Diffusion models have recently shown promising results for difficult enhancement tasks such as the conditional and unconditional restoration of natural images and audio signals. In this work, we explore the possibility of leveraging a recently proposed advanced iterative diffusion model, namely cold diffusion, to recover clean speech signals from noisy signals. The unique mathematical properties of the sampling process from cold diffusion could be utilized to restore high-quality samples from arbitrary degradations. Based on these properties, we propose an improved training algorithm and objective to help the model generalize better during the sampling process. We verify our proposed framework by investigating two model architectures. Experimental results on benchmark speech enhancement dataset VoiceBank-DEMAND demonstrate the strong performance of the proposed approach compared to representative discriminative models and diffusion-based enhancement models.

Towards End-to-end Speaker Diarization in the Wild

Speaker diarization algorithms address the "who spoke when" problem in audio recordings.
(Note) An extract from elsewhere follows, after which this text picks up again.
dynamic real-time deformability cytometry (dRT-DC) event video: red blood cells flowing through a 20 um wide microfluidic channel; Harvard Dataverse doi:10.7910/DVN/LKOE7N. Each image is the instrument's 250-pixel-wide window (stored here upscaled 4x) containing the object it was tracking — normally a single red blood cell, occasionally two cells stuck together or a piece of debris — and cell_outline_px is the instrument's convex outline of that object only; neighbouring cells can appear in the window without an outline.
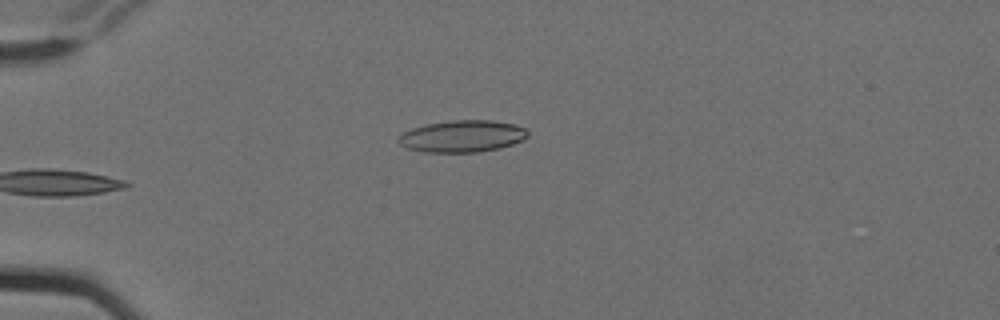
{"species": "Egyptian fruit bat (a non-hibernating species)", "species_latin": "Rousettus aegyptiacus", "temperature_condition": "cold", "stored_images_in_passage": 5, "camera_frame_rate_fps": 3000, "um_per_image_px": 0.085, "animal": {"sex": "female"}, "frame": {"image": 1, "passage_image": 5, "time_ms": 1.333, "image_size_px": [1000, 320], "cell_outline_px": [[528, 136], [524, 140], [500, 148], [480, 152], [420, 152], [404, 148], [396, 140], [400, 132], [412, 128], [428, 124], [452, 120], [492, 120], [516, 124], [524, 128], [528, 132]], "centroid_in_image_um": [39.26, 11.58], "position_along_channel_um": 45.7, "area_um2": 24.39}}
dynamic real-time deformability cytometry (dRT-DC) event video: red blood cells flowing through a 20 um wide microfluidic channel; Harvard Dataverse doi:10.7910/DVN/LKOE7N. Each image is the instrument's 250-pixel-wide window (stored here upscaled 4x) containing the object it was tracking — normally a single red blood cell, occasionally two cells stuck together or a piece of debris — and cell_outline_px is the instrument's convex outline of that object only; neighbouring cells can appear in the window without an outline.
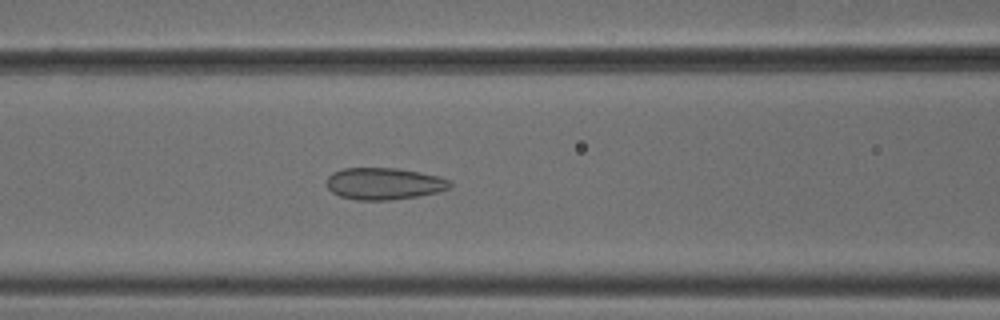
{"species": "common noctule bat (a hibernating species)", "species_latin": "Nyctalus noctula", "temperature_condition": "cold", "stored_images_in_passage": 40, "camera_frame_rate_fps": 3000, "um_per_image_px": 0.085, "animal": {"sex": "male", "body_mass_g": 18.8}, "frame": {"image": 1, "passage_image": 23, "time_ms": 7.333, "image_size_px": [1000, 320], "cell_outline_px": [[452, 184], [448, 188], [436, 192], [416, 196], [388, 200], [356, 200], [340, 196], [332, 192], [328, 188], [328, 176], [332, 172], [344, 168], [396, 168], [420, 172], [452, 180]], "centroid_in_image_um": [32.63, 15.6], "position_along_channel_um": 134.0, "area_um2": 22.72}}
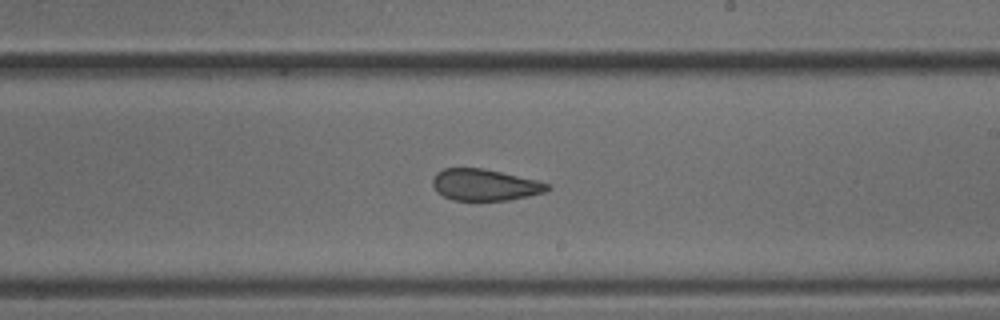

Algorithms trained end-to-end have proven superior to classical modular-cascaded systems in constrained scenarios with a small number of speakers. However, their performance for in-the-wild recordings containing more speakers with shorter utterance lengths remains to be investigated. In this paper, we address this gap, showing that an attractor-based end-to-end system can also perform remarkably well in the latter scenario when first pre-trained on a carefully-designed simulated dataset that matches the distribution of in-the-wild recordings. We also propose to use an attention mechanism to increase the network capacity in decoding more speaker attractors, and to jointly train the attractors on a speaker recognition task to improve the speaker attractor representation. Even though the model we propose is audio-only, we find it significantly outperforms both audio-only and audio-visual baselines on the AVA-AVD benchmark dataset, achieving state-of-the-art results with an absolute reduction in diarization error of 23.3%.